Flow designed and developed websites for South Africa’s top aquariums, uShaka Sea World in Durban and the Two Oceans Aquarium in Cape Town.
During the course of site maintenance for our marine-orientated clients we have come to know a great deal about dolphins, seals, penguins, sharks and snakes, but there are also many fascinating, lesser-known animals.
Let’s show you some of those found at uShaka Sea World, the largest aquarium in the southern hemisphere:

The nautilus represents the only surviving member of the subclass Nautiloidea. It is often referred to as a living fossil because it has remained unchanged over millennia.

Almost all pufferfish contain tetrodotoxin, a substance that makes them foul-tasting and lethal to fish. Tetrodotoxin is also deadly to humans and considered 1 200 times more poisonous than cyanide.

The bowmouth guitarfish is a species of ray that derives its name partly from the shape of its body, which resembles a guitar, and partly from the shape of its mouth, which features wavy lines reminiscent of a longbow.

The robust jawfish lives in a burrow that it excavates with its large mouth, scattering sand and pebbles around the entrance.
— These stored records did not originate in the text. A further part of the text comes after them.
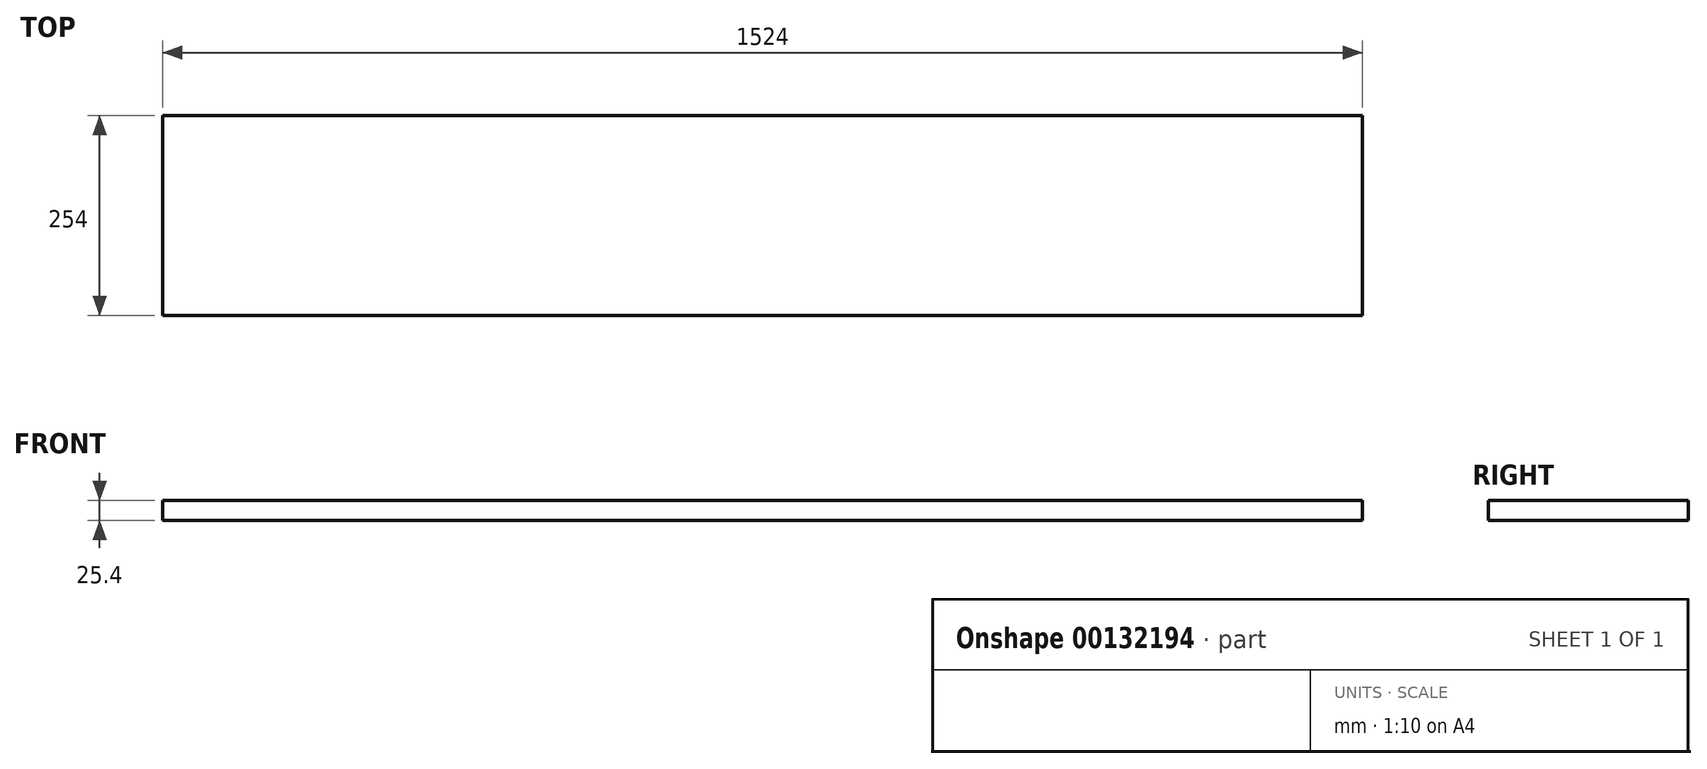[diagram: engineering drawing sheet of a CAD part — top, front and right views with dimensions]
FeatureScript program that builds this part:
annotation { "Feature Type Name" : "Feature", "Feature Type Description" : "" }
export const myFeature = defineFeature(function(context is Context, id is Id, definition is map)
    precondition{}
    {
        {
            var Q0;
            Q0=qCreatedBy(makeId("Top.planeOp"),FACE);
            var sketch = newSketch(context, id + "F0", { "sketchPlane" : qUnion([Q0])});
            skLineSegment(sketch, "E0.bottom", {"start": v(0, 0) * mm, "end": v(1524, 0) * mm});
            skLineSegment(sketch, "E0.top", {"start": v(0, 254) * mm, "end": v(1524, 254) * mm});
            skLineSegment(sketch, "E0.left", {"start": v(0, 0) * mm, "end": v(0, 254) * mm});
            skLineSegment(sketch, "E0.right", {"start": v(1524, 0) * mm, "end": v(1524, 254) * mm});
            skSolve(sketch);
        }
        {
            var Q0;
            Q0 = qSketchRegion(id + "F0", true);
            extrude(context, id + "F1", {"entities" : qUnion([Q0]), "depth" : 25.4 * mm});
        }
    });
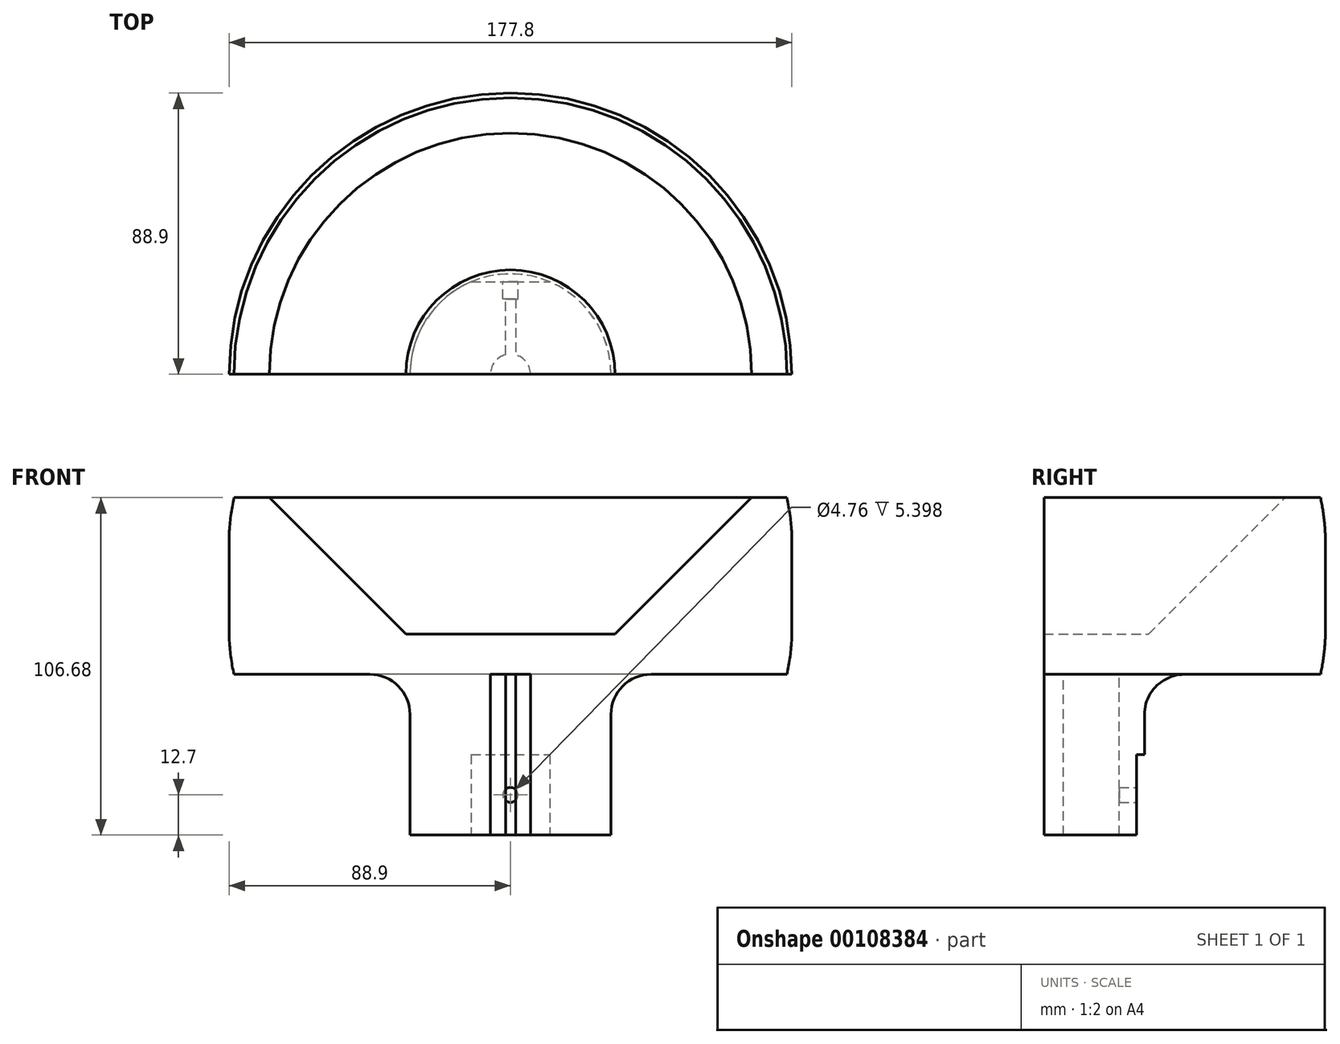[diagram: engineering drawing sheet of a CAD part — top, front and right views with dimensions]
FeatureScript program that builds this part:
annotation { "Feature Type Name" : "Feature", "Feature Type Description" : "" }
export const myFeature = defineFeature(function(context is Context, id is Id, definition is map)
    precondition{}
    {
        {
            var Q0;
            Q0=qCreatedBy(makeId("Top.planeOp"),FACE);
            var sketch = newSketch(context, id + "F0", { "sketchPlane" : qUnion([Q0])});
            skCircle(sketch, "E0", {"center": v(0, 0) * mm, "radius": 88.9 * mm});
            skSolve(sketch);
        }
        {
            var Q0;
            Q0=qSketchRegion(id+"F0",true);
            extrude(context, id + "F1", {"entities" : qUnion([Q0]), "depth" : 55.88 * mm});
        }
        {
            var Q0;
            Q0=makeQuery(id+"F1.opExtrude","CAP_FACE",FACE,{"disambiguationData":[OSD([sQuery(id+"F0.wireOp",EDGE,"E0")])],"isStart":false});
            var sketch = newSketch(context, id + "F2", { "sketchPlane" : qUnion([Q0])});
            skCircle(sketch, "E1", {"center": v(0, 0) * mm, "radius": 76.2 * mm});
            skSolve(sketch);
        }
        {
            var Q0;
            Q0=qSketchRegion(id+"F2",true);
            extrude(context, id + "F3", {"entities" : qUnion([Q0]), "operationType" : NewBodyOperationType.REMOVE, "oppositeDirection" : true, "depth" : 43.18 * mm});
        }
        {
            var Q0;
            Q0=makeQuery(id+"F3.boolean.opBoolean","COPY",EDGE,{"derivedFrom":makeQuery(id+"F3.opExtrude","CAP_EDGE",EDGE,{"disambiguationData":[OSD([sQuery(id+"F2.wireOp",EDGE,"E1")])],"isStart":false})});
            chamfer(context, id + "F4", {"entities" : qUnion([Q0]), "width" : 43.18 * mm, "tangentPropagation" : true});
        }
        {
            var Q0;
            Q0=makeQuery(id+"F1.opExtrude","CAP_FACE",FACE,{"disambiguationData":[OSD([sQuery(id+"F0.wireOp",EDGE,"E0")])],"isStart":true});
            var sketch = newSketch(context, id + "F5", { "sketchPlane" : qUnion([Q0])});
            skCircle(sketch, "E2", {"center": v(0, 0) * mm, "radius": 15.88 * mm, "construction": true});
            skArc(sketch, "E3", {"start": v(1.59, -6.15) * mm, "mid": v(0, 6.35) * mm, "end": v(-1.59, -6.15) * mm});
            skCircle(sketch, "E4", {"center": v(0, 0) * mm, "radius": 31.75 * mm});
            skLineSegment(sketch, "E5", {"start": v(0, -6.35) * mm, "end": v(0, -23.81) * mm, "construction": true});
            skLineSegment(sketch, "E6.0", {"start": v(-1.59, -6.35) * mm, "end": v(-1.59, -23.81) * mm});
            skLineSegment(sketch, "E7.0", {"start": v(1.59, -6.35) * mm, "end": v(1.59, -23.81) * mm});
            skLineSegment(sketch, "E8", {"start": v(1.59, -23.81) * mm, "end": v(-1.59, -23.81) * mm});
            skLineSegment(sketch, "E9", {"start": v(1.59, -6.35) * mm, "end": v(1.59, -6.15) * mm});
            skLineSegment(sketch, "E10", {"start": v(-1.59, -6.35) * mm, "end": v(-1.59, -6.15) * mm});
            skSolve(sketch);
        }
        {
            var Q0;
            Q0=makeQuery(id+"F5.imprint","IMPRINT",FACE,{"disambiguationData":[TD([[makeQuery(id+"F5.imprint","IMPRINT",EDGE,{"derivedFrom":sQuery(id+"F5.wireOp",EDGE,"E3")}),-1.0]])]});
            extrude(context, id + "F6", {"entities" : qUnion([Q0]), "operationType" : NewBodyOperationType.ADD, "depth" : 50.8 * mm});
        }
        {
            var Q0;
            Q0=makeQuery(id+"F6.opExtrude","CAP_EDGE",EDGE,{"disambiguationData":[OSD([sQuery(id+"F5.wireOp",EDGE,"E4")])],"isStart":true});
            fillet(context, id + "F7", {"entities" : qUnion([Q0]), "radius" : 12.7 * mm, "tangentPropagation" : true, "allowEdgeOverflow" : false});
        }
        {
            var Q0;
            Q0=makeQuery(id+"F6.opExtrude","CAP_FACE",FACE,{"disambiguationData":[OSD([sQuery(id+"F5.wireOp",EDGE,"E3"),sQuery(id+"F5.wireOp",EDGE,"E4"),sQuery(id+"F5.wireOp",EDGE,"E6.0"),sQuery(id+"F5.wireOp",EDGE,"E7.0"),sQuery(id+"F5.wireOp",EDGE,"E8"),sQuery(id+"F5.wireOp",EDGE,"E9"),sQuery(id+"F5.wireOp",EDGE,"E10")])],"isStart":false});
            var sketch = newSketch(context, id + "F8", { "sketchPlane" : qUnion([Q0])});
            skLineSegment(sketch, "E11", {"start": v(-12.44, -29.21) * mm, "end": v(12.44, -29.21) * mm});
            skSolve(sketch);
        }
        {
            var Q0;
            Q0=qSketchRegion(id+"F8",true);
            var Q1;
            {var subQ0=sQuery(id+"F8.wireOp",EDGE,"E11");Q1=makeQuery(id+"F8.imprint","IMPRINT",FACE,{"disambiguationData":[TD([[makeQuery(id+"F8.imprint","IMPRINT",EDGE,{"derivedFrom":subQ0}),-1.0]])]});}
            extrude(context, id + "F9", {"entities" : qUnion([Q0, Q1]), "operationType" : NewBodyOperationType.REMOVE, "oppositeDirection" : true, "depth" : 25.4 * mm});
        }
        {
            var Q0;
            Q0=makeQuery(id+"F9.boolean.opBoolean","COPY",FACE,{"derivedFrom":makeQuery(id+"F9.opExtrude","SWEPT_FACE",FACE,{"disambiguationData":[OSD([sQuery(id+"F8.wireOp",EDGE,"E11")])]})});
            var sketch = newSketch(context, id + "F10", { "sketchPlane" : qUnion([Q0])});
            skCircle(sketch, "E12", {"center": v(0, -38.1) * mm, "radius": 2.38 * mm});
            skLineSegment(sketch, "E13", {"start": v(-12.44, -38.1) * mm, "end": v(12.44, -38.1) * mm, "construction": true});
            skSolve(sketch);
        }
        {
            var Q0;
            Q0=makeQuery(id+"F10.imprint","IMPRINT",FACE,{"disambiguationData":[TD([[makeQuery(id+"F10.imprint","IMPRINT",EDGE,{"derivedFrom":sQuery(id+"F10.wireOp",EDGE,"E12")}),1.0]])]});
            var Q1;
            Q1=makeQuery(id+"F6.opExtrude","SWEPT_FACE",FACE,{"disambiguationData":[OSD([sQuery(id+"F5.wireOp",EDGE,"E8")])]});
            extrude(context, id + "F11", {"entities" : qUnion([Q0]), "operationType" : NewBodyOperationType.REMOVE, "endBound" : BoundingType.UP_TO_SURFACE, "oppositeDirection" : true, "endBoundEntityFace" : qUnion([Q1]), "depth" : 25.4 * mm});
        }
        {
            var Q0;
            Q0=qCreatedBy(makeId("Right.planeOp"),FACE);
            var sketch = newSketch(context, id + "F12", { "sketchPlane" : qUnion([Q0])});
            skLineSegment(sketch, "E14", {"start": v(88.98, 55.84) * mm, "end": v(88.98, 0) * mm});
            skLineSegment(sketch, "E15.0", {"start": v(87.4, 55.88) * mm, "end": v(87.4, -0.01) * mm});
            skLineSegment(sketch, "E16", {"start": v(87.4, 27.93) * mm, "end": v(88.98, 27.93) * mm});
            skLineSegment(sketch, "E17.0", {"start": v(87.4, 15.23) * mm, "end": v(88.98, 15.23) * mm});
            skLineSegment(sketch, "E18.MirrorCS", {"start": v(87.4, 40.63) * mm, "end": v(88.98, 40.63) * mm});
            skArc(sketch, "E19", {"start": v(88.98, 40.63) * mm, "mid": v(88.6, 48.3) * mm, "end": v(87.4, 55.88) * mm});
            skArc(sketch, "E20.MirrorCS", {"start": v(88.98, 15.23) * mm, "mid": v(88.6, 7.57) * mm, "end": v(87.4, -0.01) * mm});
            skLineSegment(sketch, "E21", {"start": v(88.98, 0) * mm, "end": v(87.4, -0.01) * mm});
            skLineSegment(sketch, "E22", {"start": v(88.98, 55.84) * mm, "end": v(88.98, 55.98) * mm});
            skLineSegment(sketch, "E23", {"start": v(88.98, 55.98) * mm, "end": v(87.4, 55.88) * mm});
            skSolve(sketch);
        }
        {
            var Q0;
            {var subQ0=sQuery(id+"F12.wireOp",EDGE,"E21");Q0=makeQuery(id+"F12.imprint","IMPRINT",FACE,{"disambiguationData":[TD([[makeQuery(id+"F12.imprint","IMPRINT",EDGE,{"derivedFrom":subQ0}),-1.0]])]});}
            var Q1;
            {var subQ0=sQuery(id+"F12.wireOp",EDGE,"8GxrKduf-Hcsh-5AT2-bgIt-kJHD9TFqB5aX");Q1=makeQuery(id+"F12.imprint","IMPRINT",FACE,{"disambiguationData":[TD([[makeQuery(id+"F12.imprint","IMPRINT",EDGE,{"derivedFrom":subQ0}),-1.0]])]});}
            var Q2;
            {var subQ0=sQuery(id+"F12.wireOp",EDGE,"E22");Q2=makeQuery(id+"F12.imprint","IMPRINT",FACE,{"disambiguationData":[TD([[makeQuery(id+"F12.imprint","IMPRINT",EDGE,{"derivedFrom":subQ0}),1.0]])]});}
            var Q3;
            Q3=makeQuery(id+"F1.opExtrude","CAP_EDGE",EDGE,{"disambiguationData":[OSD([sQuery(id+"F0.wireOp",EDGE,"E0")])],"isStart":true});
            revolve(context, id + "F13", {"operationType" : NewBodyOperationType.REMOVE, "entities" : qUnion([Q0, Q1, Q2]), "axis" : qUnion([Q3]), "revolveType" : RevolveType.FULL, "oppositeDirection" : true});
        }
        {
            var Q0;
            Q0=makeQuery(id+"F13.boolean.opBoolean","INTERSECT",EDGE,{"derivedFrom":[makeQuery(id+"F1.opExtrude","SWEPT_FACE",FACE,{"disambiguationData":[OSD([sQuery(id+"F0.wireOp",EDGE,"E0")])]}),makeQuery(id+"F13.opRevolve","SWEPT_FACE",FACE,{"disambiguationData":[OSD([sQuery(id+"F12.wireOp",EDGE,"E20.MirrorCS")])]})]});
            var Q1;
            Q1=makeQuery(id+"F13.boolean.opBoolean","INTERSECT",EDGE,{"derivedFrom":[makeQuery(id+"F1.opExtrude","SWEPT_FACE",FACE,{"disambiguationData":[OSD([sQuery(id+"F0.wireOp",EDGE,"E0")])]}),makeQuery(id+"F13.opRevolve","SWEPT_FACE",FACE,{"disambiguationData":[OSD([sQuery(id+"F12.wireOp",EDGE,"E19")])]})]});
            fillet(context, id + "F14", {"entities" : qUnion([Q0, Q1]), "radius" : 5.08 * mm, "tangentPropagation" : true, "allowEdgeOverflow" : false});
        }
        {
            var Q0;
            Q0=makeQuery(id+"F6.opExtrude","CAP_FACE",FACE,{"disambiguationData":[OSD([sQuery(id+"F5.wireOp",EDGE,"E3"),sQuery(id+"F5.wireOp",EDGE,"E4"),sQuery(id+"F5.wireOp",EDGE,"E6.0"),sQuery(id+"F5.wireOp",EDGE,"E7.0"),sQuery(id+"F5.wireOp",EDGE,"E8"),sQuery(id+"F5.wireOp",EDGE,"E9"),sQuery(id+"F5.wireOp",EDGE,"E10")])],"isStart":false});
            var sketch = newSketch(context, id + "F15", { "sketchPlane" : qUnion([Q0])});
            skLineSegment(sketch, "E24.bottom", {"start": v(108.67, 0) * mm, "end": v(-105.76, 0) * mm});
            skLineSegment(sketch, "E24.top", {"start": v(108.67, 106.87) * mm, "end": v(-105.76, 106.87) * mm});
            skLineSegment(sketch, "E24.left", {"start": v(108.67, 0) * mm, "end": v(108.67, 106.87) * mm});
            skLineSegment(sketch, "E24.right", {"start": v(-105.76, 0) * mm, "end": v(-105.76, 106.87) * mm});
            skSolve(sketch);
        }
        {
            var Q0;
            Q0 = qSketchRegion(id + "F15", true);
            extrude(context, id + "F16", {"entities" : qUnion([Q0]), "operationType" : NewBodyOperationType.REMOVE, "oppositeDirection" : true, "depth" : 165.96 * mm});
        }
    });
The vertical shaft of the burrow connects to a lower chamber into which the fish can retreat when threatened by a predator.
You can see many of South Africa's cold-water species at the Two Oceans Aquarium on the V&A Waterfront in Cape Town, or visit Durban's beachfront where you'll find uShaka Sea World.

Devil firefish (Pterois miles) have distinctive red-brown stripes and delicate fins that they waft gently to move around in their reef habitat. Their dorsal fins are poisonous.